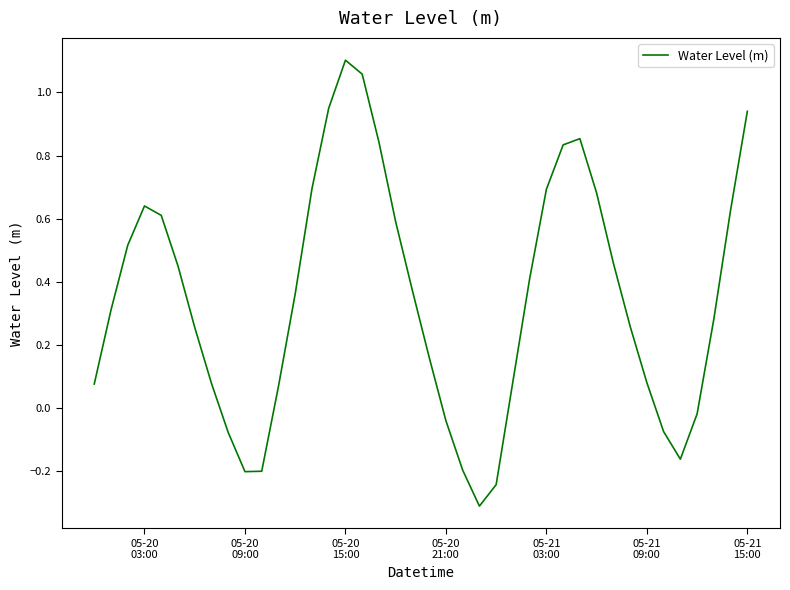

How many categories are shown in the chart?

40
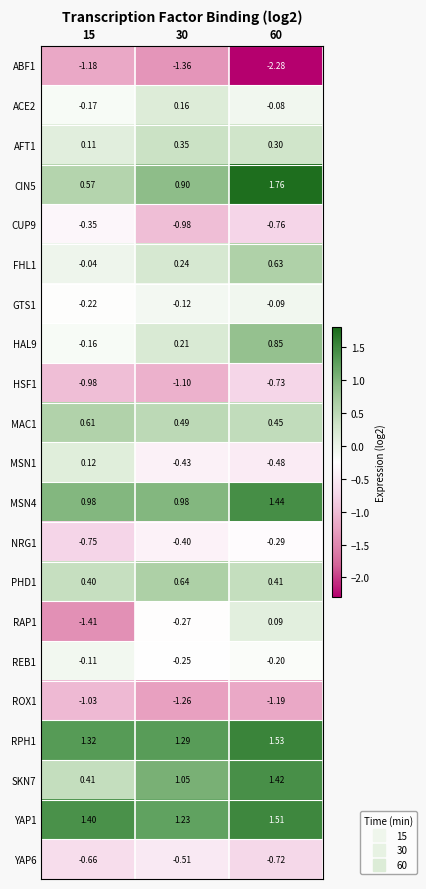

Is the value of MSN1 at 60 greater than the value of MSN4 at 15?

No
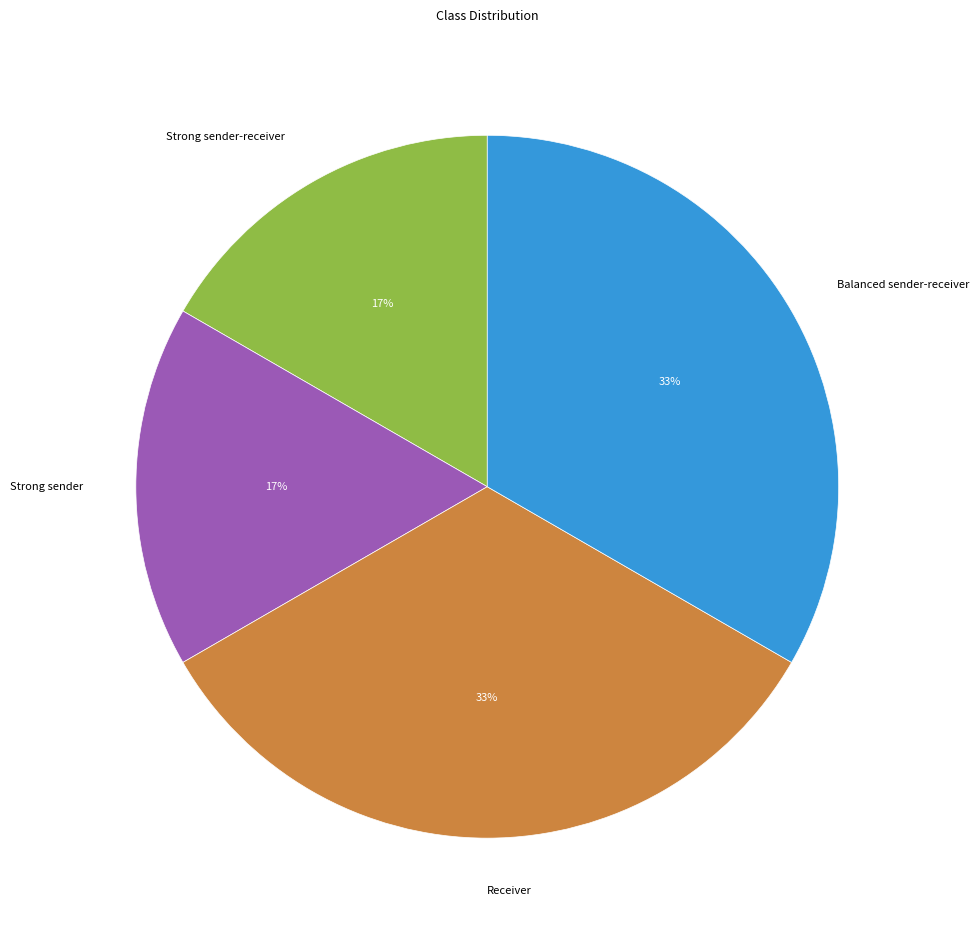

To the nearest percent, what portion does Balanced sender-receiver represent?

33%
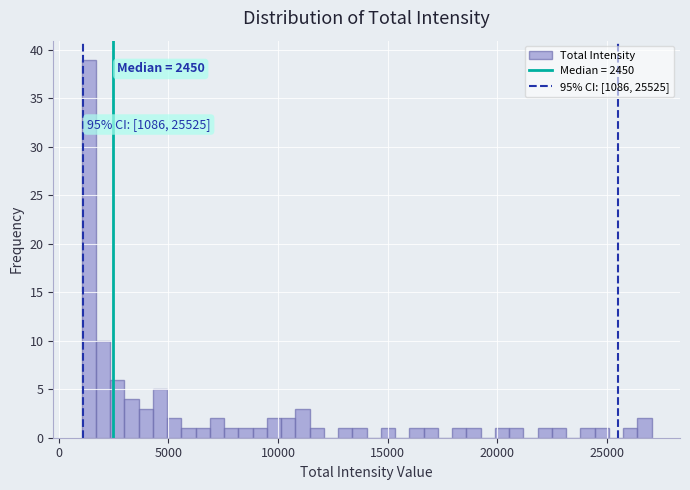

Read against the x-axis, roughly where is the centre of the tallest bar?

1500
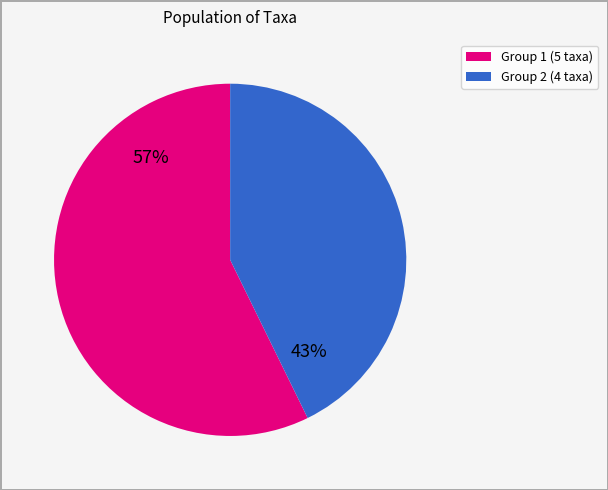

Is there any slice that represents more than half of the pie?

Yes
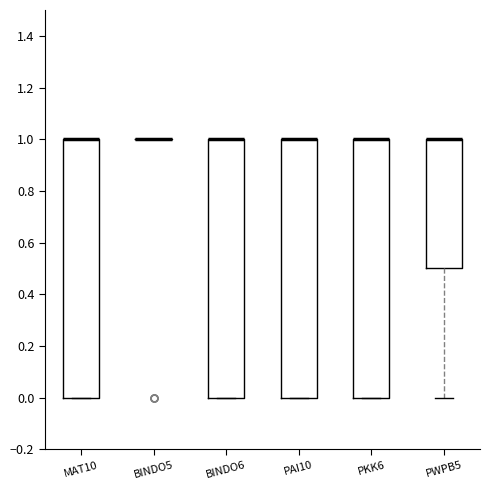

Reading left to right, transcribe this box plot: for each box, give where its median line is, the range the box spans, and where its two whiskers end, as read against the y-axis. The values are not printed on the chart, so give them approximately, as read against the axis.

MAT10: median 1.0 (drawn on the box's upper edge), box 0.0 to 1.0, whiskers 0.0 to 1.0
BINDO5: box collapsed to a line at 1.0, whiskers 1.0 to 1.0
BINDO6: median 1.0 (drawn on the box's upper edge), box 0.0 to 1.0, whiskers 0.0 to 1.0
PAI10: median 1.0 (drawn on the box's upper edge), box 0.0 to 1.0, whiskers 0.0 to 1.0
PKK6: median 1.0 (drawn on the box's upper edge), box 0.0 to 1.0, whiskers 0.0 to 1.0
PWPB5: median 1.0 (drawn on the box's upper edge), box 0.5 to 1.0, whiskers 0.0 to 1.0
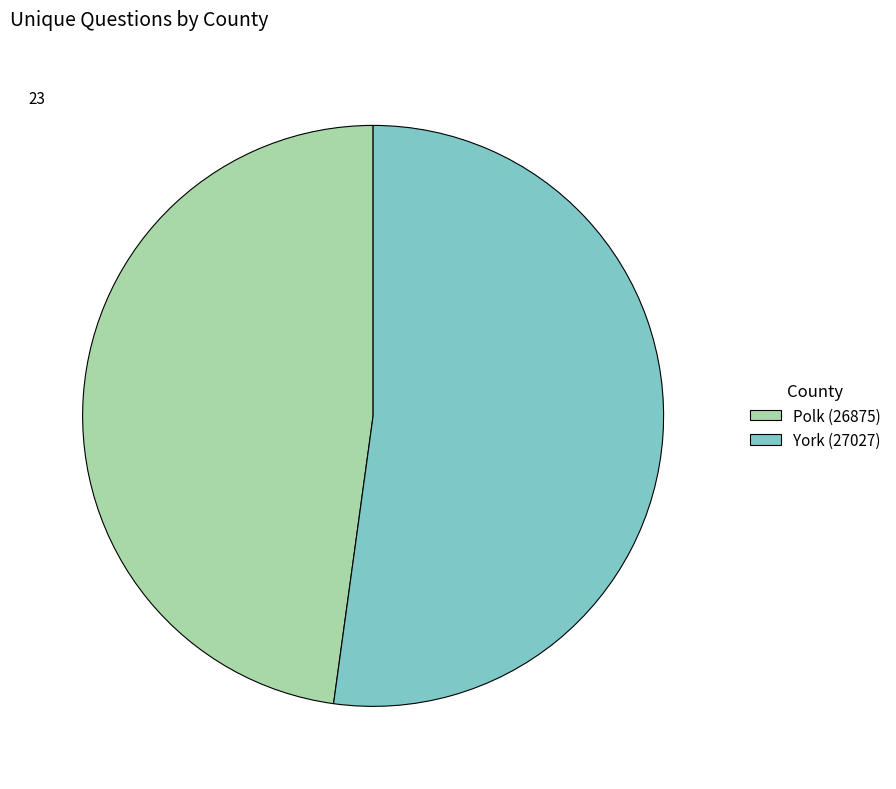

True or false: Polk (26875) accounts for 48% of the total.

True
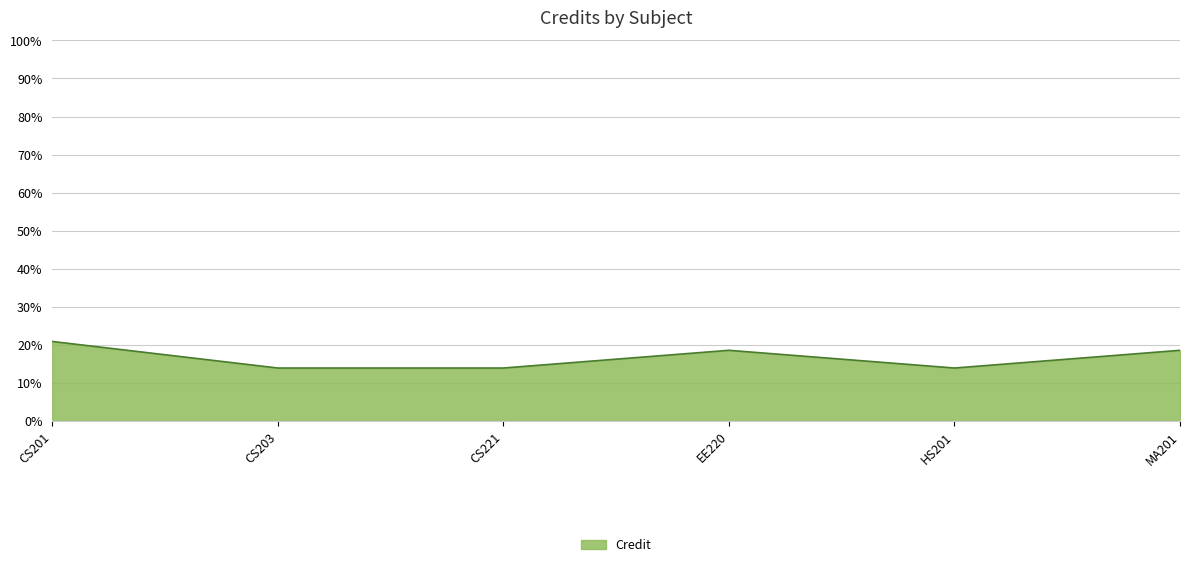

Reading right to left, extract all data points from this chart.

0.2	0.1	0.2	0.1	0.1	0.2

■ Problem statement
Extract every line of the entries above that contains the word "median". Matching is case-sensitive.

■ Exercise solution
Reading left to right, transcribe this box plot: for each box, give where its median line is, the range the box spans, and where its two whiskers end, as read against the y-axis. The values are not printed on the chart, so give them approximately, as read against the axis.
MAT10: median 1.0 (drawn on the box's upper edge), box 0.0 to 1.0, whiskers 0.0 to 1.0
BINDO6: median 1.0 (drawn on the box's upper edge), box 0.0 to 1.0, whiskers 0.0 to 1.0
PAI10: median 1.0 (drawn on the box's upper edge), box 0.0 to 1.0, whiskers 0.0 to 1.0
PKK6: median 1.0 (drawn on the box's upper edge), box 0.0 to 1.0, whiskers 0.0 to 1.0
PWPB5: median 1.0 (drawn on the box's upper edge), box 0.5 to 1.0, whiskers 0.0 to 1.0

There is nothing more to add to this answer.